-- What you are asked to do --
Reproduce word for word the passage of the Horry County mask-mandate article below that runs from "Restaurants and retail" up to and including "isn’t citing violators.".

-- Source text --
Seven Horry County Council members wore masks at Tuesday night’s meeting.
Five did not.
Unsurprisingly, council members voted 7-5 against ending the county’s emergency mask mandate.
“The government requires us to do common sense things every day,” councilman Dennis DiSabato said. “We’re required to put clothes on before we leave the house. We’re required to wear a seat belt. We’re prohibited from drinking and driving. So I’m a little fed up with the idea that we are somehow being unconstitutional by asking people to do something that makes common sense and that data has shown has been working.”
Tuesday’s vote followed a nearly 40-minute discussion that saw council members quote the preamble to the U.S. Constitution, the Gospel of John and even a pro-face mask social media post. Mask supporters argued that the county’s mandate — which requires people to wear face coverings in many public settings — is helping slow the spread of COVID-19. Opponents, however, blasted the policy as government overreach.
“I don’t want you to protect me,” councilman Johnny Vaught said. “That’s my job.”
Under the county’s policy, those entering businesses are required to wear face coverings while inside those establishments. Masks may be removed to receive certain services, such as a haircut, or for someone to eat a meal at a restaurant.
Restaurants and retail stores must also require their employees to wear masks, and the ordinance also applies to personal care providers such as nail salons, tattoo parlors and barber shops.
“I hate wearing the masks,” councilman Bill Howard said. “I hate it, but I wear them every day in all my businesses, everywhere I go. … I hate it, but I know it’s making a difference.”
Last month, state health officials released data showing that communities with mask ordinances have seen a slower rate of COVID-19 spread than those without mask policies.
But opponents of the county ordinance contend that masks are ineffective and the policy is meaningless because the county isn’t citing violators.

-- Stored data --

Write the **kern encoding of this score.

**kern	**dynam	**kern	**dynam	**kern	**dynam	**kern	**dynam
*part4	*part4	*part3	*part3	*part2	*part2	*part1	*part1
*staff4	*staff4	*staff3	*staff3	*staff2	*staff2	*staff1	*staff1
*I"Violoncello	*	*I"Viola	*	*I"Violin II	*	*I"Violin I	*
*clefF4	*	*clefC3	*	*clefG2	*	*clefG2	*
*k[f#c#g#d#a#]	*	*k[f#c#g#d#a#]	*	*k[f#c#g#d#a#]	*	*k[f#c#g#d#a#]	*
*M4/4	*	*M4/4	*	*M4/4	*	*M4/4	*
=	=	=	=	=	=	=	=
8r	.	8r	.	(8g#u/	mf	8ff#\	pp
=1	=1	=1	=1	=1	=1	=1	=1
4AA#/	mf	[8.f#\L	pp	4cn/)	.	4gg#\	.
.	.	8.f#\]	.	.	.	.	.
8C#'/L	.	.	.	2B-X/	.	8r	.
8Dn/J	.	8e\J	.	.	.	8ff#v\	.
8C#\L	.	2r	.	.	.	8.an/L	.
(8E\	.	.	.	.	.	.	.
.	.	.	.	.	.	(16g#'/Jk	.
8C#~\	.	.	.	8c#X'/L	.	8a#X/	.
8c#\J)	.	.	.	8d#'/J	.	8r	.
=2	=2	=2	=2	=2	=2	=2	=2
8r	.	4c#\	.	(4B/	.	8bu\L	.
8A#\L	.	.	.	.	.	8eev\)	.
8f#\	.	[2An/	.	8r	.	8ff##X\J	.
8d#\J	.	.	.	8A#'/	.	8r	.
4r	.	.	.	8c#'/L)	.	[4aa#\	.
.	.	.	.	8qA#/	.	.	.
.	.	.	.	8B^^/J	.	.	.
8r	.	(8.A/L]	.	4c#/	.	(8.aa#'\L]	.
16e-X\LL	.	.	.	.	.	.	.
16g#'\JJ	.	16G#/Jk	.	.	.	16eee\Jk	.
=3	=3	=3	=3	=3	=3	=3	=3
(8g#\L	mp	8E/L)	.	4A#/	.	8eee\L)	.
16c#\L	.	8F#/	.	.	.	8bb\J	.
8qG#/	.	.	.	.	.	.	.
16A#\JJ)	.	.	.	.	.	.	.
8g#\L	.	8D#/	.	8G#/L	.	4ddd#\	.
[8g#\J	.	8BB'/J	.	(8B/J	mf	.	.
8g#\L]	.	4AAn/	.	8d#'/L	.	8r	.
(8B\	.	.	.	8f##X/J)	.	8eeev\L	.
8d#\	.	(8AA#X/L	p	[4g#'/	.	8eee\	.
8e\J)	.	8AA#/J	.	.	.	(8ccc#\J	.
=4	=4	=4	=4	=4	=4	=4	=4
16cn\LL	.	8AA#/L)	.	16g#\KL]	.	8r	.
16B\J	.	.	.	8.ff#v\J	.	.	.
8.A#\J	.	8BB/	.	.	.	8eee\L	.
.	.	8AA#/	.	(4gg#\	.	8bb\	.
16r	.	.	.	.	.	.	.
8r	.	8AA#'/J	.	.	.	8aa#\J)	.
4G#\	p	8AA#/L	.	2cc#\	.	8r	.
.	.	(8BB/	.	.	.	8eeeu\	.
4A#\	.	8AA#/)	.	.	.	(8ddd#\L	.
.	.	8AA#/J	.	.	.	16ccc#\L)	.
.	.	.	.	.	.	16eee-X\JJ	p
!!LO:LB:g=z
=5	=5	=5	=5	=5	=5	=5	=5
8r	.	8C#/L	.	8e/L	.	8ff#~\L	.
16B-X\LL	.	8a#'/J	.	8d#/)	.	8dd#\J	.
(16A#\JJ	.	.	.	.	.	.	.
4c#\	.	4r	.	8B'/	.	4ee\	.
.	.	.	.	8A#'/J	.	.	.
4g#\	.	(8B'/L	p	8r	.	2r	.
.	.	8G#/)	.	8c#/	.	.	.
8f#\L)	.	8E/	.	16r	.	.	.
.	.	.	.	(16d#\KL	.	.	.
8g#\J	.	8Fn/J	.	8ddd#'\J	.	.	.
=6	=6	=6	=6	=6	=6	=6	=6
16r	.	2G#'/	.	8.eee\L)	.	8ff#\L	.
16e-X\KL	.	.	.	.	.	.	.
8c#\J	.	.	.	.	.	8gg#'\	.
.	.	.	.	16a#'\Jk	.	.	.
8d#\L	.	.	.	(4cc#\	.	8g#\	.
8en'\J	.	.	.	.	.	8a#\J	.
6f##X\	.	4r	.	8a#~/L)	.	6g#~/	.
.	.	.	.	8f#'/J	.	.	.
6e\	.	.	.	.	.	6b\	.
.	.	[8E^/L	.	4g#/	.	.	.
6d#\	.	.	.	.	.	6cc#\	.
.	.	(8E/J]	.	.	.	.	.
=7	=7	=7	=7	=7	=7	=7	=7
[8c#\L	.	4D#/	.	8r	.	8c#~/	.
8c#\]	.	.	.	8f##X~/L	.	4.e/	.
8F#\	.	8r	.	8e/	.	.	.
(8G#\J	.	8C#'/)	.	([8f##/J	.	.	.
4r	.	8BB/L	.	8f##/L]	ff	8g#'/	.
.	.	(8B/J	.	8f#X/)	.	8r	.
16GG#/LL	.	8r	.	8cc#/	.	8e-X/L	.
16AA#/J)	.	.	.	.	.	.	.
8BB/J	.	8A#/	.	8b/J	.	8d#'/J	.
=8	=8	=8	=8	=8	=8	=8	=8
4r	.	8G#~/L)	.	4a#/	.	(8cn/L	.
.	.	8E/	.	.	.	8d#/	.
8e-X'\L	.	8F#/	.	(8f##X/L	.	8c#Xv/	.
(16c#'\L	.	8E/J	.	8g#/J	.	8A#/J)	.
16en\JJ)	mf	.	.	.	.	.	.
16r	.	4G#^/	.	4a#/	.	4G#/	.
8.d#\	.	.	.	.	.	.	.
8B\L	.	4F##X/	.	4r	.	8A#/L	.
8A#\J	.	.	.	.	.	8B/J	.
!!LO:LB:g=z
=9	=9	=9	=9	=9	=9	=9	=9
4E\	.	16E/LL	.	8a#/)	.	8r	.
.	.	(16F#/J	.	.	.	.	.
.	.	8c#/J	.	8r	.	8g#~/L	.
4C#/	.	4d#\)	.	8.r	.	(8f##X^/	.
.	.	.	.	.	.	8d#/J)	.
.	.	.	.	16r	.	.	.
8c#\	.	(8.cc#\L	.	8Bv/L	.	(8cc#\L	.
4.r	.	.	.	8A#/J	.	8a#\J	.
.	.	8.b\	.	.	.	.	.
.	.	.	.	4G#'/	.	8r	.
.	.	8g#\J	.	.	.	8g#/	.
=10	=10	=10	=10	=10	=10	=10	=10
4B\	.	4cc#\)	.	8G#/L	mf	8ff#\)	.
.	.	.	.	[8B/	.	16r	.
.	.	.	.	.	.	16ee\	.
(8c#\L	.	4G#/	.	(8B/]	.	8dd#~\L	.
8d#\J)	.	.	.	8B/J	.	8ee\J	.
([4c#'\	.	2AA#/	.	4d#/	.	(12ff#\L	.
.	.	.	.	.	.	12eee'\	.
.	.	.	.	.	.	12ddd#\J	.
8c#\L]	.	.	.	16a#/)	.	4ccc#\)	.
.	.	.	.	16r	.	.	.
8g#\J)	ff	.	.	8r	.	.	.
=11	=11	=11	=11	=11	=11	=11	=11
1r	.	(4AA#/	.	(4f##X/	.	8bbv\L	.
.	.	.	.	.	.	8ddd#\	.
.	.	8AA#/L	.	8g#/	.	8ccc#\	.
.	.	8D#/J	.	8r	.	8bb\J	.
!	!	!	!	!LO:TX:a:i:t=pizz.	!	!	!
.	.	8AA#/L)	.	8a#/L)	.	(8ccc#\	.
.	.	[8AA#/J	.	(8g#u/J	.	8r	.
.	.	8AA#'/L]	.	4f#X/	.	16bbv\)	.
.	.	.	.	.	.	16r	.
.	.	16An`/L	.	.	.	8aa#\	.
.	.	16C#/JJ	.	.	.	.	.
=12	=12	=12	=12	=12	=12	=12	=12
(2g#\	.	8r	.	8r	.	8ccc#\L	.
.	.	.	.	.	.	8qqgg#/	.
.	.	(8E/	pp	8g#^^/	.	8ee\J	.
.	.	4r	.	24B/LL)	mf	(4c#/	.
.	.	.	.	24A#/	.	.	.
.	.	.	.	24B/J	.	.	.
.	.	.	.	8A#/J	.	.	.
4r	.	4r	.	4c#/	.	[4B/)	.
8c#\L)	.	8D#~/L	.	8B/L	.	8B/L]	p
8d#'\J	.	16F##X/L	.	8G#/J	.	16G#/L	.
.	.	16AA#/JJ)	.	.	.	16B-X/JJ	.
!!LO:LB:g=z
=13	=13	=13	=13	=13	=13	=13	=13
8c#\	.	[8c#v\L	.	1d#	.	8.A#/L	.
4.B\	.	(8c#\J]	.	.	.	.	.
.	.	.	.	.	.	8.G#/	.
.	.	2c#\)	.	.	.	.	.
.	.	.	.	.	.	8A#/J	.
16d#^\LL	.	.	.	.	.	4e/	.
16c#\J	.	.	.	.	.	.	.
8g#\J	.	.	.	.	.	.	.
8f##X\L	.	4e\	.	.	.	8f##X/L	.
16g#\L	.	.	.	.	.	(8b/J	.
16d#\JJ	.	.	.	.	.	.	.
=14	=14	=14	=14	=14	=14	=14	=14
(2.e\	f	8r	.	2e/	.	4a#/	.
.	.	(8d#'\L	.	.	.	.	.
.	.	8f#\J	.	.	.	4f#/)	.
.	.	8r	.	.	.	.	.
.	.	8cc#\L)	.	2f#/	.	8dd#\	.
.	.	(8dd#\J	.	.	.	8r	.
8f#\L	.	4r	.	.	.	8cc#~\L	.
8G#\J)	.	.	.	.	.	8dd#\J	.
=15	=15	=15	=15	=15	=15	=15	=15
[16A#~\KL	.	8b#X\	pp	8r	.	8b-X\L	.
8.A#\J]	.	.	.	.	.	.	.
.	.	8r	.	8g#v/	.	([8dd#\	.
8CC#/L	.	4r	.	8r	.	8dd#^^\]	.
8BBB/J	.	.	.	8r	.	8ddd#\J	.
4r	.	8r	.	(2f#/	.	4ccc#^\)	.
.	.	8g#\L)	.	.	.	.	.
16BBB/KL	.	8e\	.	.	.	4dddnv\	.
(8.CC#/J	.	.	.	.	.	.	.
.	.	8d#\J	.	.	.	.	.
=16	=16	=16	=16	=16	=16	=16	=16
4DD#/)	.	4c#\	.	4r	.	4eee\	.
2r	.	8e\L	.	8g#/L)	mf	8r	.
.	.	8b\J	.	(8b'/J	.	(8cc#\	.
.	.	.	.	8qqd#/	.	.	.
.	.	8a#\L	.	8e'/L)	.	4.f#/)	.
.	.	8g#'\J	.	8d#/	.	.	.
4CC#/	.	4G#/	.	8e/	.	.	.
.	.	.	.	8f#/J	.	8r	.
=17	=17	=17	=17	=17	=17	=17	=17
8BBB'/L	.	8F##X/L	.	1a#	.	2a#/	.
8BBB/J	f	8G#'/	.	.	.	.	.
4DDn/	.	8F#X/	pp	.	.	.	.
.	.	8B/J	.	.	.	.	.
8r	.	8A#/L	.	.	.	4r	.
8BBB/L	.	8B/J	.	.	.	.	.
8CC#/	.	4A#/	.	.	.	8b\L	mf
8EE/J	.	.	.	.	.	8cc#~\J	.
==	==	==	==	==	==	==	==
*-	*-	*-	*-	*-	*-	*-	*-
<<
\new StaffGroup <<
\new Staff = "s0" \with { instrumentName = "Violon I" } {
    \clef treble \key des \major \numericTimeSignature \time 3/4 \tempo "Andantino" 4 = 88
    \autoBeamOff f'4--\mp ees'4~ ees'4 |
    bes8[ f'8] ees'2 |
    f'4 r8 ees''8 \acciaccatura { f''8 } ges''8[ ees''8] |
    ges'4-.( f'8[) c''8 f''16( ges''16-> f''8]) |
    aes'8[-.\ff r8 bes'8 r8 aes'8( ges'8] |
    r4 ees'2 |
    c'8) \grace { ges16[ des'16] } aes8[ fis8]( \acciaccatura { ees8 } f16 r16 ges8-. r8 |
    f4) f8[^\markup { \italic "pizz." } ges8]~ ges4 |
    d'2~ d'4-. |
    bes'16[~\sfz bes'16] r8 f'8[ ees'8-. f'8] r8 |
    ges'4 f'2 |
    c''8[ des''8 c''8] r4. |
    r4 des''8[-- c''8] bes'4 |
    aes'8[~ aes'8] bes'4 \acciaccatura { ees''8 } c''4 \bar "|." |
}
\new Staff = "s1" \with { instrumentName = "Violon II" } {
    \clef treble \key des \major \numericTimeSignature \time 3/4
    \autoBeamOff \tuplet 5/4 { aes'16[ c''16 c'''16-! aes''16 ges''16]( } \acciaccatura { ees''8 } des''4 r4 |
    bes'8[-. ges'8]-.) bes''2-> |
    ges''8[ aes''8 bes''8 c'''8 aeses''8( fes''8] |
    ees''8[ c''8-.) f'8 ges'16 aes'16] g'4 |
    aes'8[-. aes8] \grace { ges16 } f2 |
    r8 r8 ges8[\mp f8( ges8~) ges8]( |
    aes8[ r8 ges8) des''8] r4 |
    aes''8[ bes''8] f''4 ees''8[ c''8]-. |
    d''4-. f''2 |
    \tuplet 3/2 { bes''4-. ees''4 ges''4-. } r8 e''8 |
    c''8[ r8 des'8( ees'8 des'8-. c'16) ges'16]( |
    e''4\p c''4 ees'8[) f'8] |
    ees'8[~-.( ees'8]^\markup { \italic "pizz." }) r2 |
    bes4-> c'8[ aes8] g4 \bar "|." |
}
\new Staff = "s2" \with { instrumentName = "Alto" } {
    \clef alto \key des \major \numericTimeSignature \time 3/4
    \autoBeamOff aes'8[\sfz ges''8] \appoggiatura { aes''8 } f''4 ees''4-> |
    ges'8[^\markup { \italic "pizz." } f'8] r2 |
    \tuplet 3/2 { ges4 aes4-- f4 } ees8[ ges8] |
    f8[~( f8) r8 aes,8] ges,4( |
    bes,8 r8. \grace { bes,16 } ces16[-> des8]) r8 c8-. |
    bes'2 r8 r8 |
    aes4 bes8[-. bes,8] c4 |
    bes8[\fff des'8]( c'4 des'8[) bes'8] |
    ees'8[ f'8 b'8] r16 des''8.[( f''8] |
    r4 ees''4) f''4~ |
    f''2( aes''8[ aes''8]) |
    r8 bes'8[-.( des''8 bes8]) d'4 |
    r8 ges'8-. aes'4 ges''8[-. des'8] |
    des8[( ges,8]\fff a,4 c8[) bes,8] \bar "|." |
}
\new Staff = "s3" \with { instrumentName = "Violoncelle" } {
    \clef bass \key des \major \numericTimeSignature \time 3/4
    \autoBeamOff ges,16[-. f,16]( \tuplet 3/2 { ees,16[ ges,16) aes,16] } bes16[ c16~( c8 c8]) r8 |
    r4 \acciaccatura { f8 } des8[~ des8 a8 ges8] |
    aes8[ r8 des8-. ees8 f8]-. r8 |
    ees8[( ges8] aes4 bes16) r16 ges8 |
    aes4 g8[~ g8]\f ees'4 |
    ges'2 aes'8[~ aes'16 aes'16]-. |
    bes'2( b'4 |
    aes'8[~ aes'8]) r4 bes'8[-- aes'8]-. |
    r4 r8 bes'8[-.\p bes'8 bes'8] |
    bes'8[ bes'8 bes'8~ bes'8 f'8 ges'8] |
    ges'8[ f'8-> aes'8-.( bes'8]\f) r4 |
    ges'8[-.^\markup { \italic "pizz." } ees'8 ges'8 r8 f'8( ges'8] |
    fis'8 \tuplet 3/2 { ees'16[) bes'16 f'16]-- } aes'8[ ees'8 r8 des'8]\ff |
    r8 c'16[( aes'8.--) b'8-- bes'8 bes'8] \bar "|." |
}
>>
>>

-- Written response --
Restaurants and retail stores must also require their employees to wear masks, and the ordinance also applies to personal care providers such as nail salons, tattoo parlors and barber shops.
“I hate wearing the masks,” councilman Bill Howard said. “I hate it, but I wear them every day in all my businesses, everywhere I go. … I hate it, but I know it’s making a difference.”
Last month, state health officials released data showing that communities with mask ordinances have seen a slower rate of COVID-19 spread than those without mask policies.
But opponents of the county ordinance contend that masks are ineffective and the policy is meaningless because the county isn’t citing violators.